Your assignment:
Word for word, transcribe every line from the one holding "merchant-method" through the end of the records, but not the pictures.

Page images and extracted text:
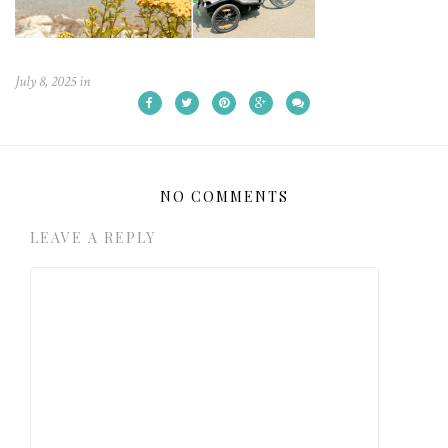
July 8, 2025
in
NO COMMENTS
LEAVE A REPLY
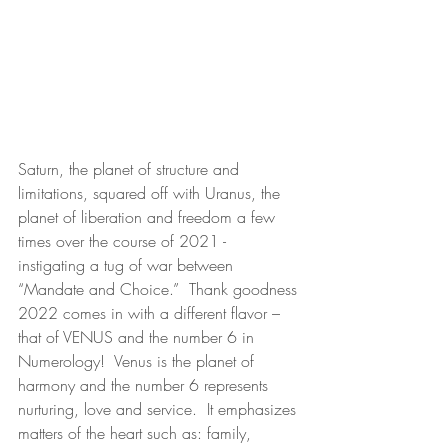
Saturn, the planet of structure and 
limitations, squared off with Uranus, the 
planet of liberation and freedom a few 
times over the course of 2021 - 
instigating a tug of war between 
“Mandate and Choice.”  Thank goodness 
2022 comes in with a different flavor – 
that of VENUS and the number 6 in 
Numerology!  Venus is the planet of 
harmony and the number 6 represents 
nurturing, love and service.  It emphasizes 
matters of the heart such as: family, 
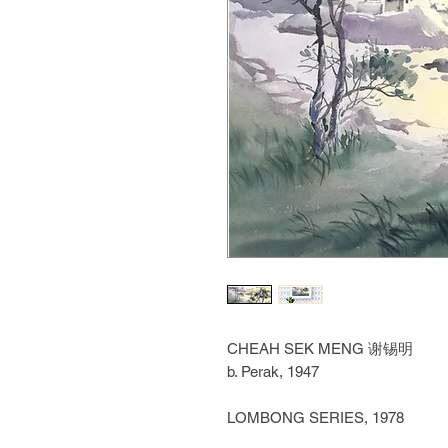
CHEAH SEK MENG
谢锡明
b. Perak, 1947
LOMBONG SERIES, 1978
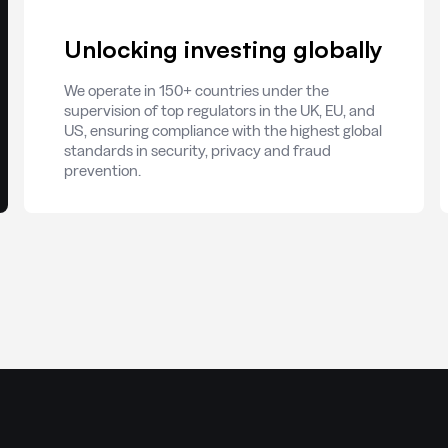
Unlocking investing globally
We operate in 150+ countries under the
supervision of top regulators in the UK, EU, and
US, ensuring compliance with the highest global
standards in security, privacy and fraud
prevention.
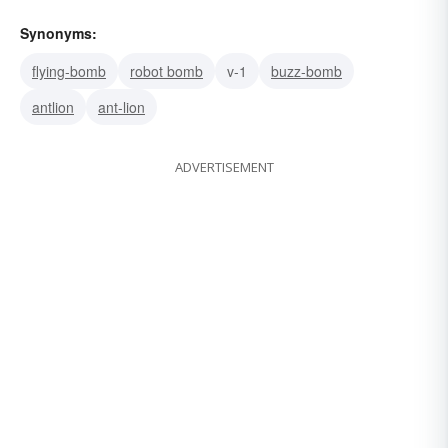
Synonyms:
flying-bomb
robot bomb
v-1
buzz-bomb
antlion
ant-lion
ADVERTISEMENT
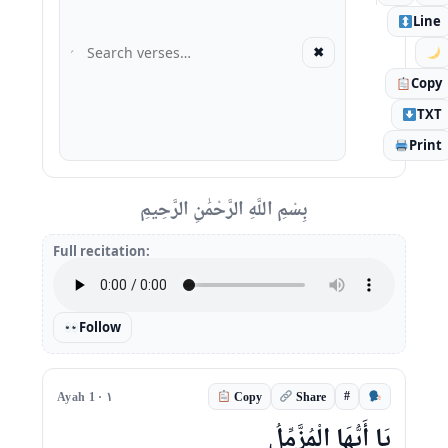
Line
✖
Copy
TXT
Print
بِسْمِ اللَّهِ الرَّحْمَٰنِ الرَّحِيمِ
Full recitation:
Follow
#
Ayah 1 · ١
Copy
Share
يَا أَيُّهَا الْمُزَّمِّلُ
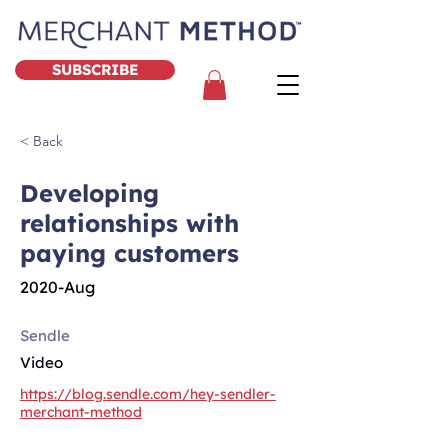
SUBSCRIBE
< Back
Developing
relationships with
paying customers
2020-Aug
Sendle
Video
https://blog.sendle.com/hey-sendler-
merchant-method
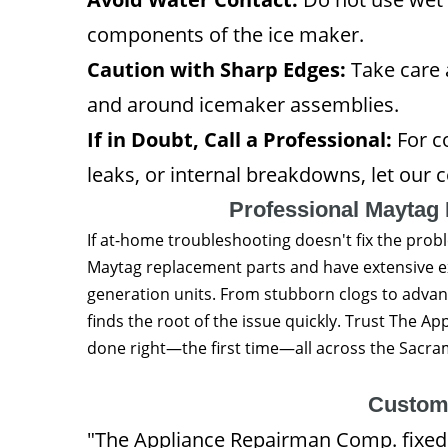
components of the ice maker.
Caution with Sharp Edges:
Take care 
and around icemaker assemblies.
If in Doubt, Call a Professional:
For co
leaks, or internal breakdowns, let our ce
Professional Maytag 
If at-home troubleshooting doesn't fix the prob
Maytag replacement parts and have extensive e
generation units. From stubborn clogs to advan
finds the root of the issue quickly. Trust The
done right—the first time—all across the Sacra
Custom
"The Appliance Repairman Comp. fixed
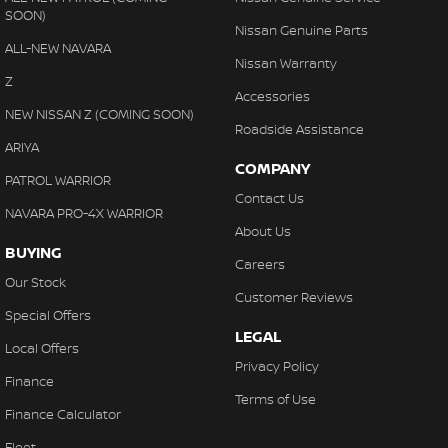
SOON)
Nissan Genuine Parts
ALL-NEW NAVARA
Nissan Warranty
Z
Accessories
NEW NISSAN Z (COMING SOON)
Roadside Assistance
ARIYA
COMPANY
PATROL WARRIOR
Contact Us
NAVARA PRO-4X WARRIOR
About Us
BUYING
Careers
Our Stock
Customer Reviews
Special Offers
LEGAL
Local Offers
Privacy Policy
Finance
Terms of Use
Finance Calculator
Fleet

The answer:
merchant-method
components of the ice maker.
Caution with Sharp Edges:
Take care 
and around icemaker assemblies.
If in Doubt, Call a Professional:
For co
leaks, or internal breakdowns, let our ce
Professional Maytag 
If at-home troubleshooting doesn't fix the prob
Maytag replacement parts and have extensive e
generation units. From stubborn clogs to advan
finds the root of the issue quickly. Trust The
done right—the first time—all across the Sacra
Custom
"The Appliance Repairman Comp. fixed
SOON)
Nissan Genuine Parts
ALL-NEW NAVARA
Nissan Warranty
Z
Accessories
NEW NISSAN Z (COMING SOON)
Roadside Assistance
ARIYA
COMPANY
PATROL WARRIOR
Contact Us
NAVARA PRO-4X WARRIOR
About Us
BUYING
Careers
Our Stock
Customer Reviews
Special Offers
LEGAL
Local Offers
Privacy Policy
Finance
Terms of Use
Finance Calculator
Fleet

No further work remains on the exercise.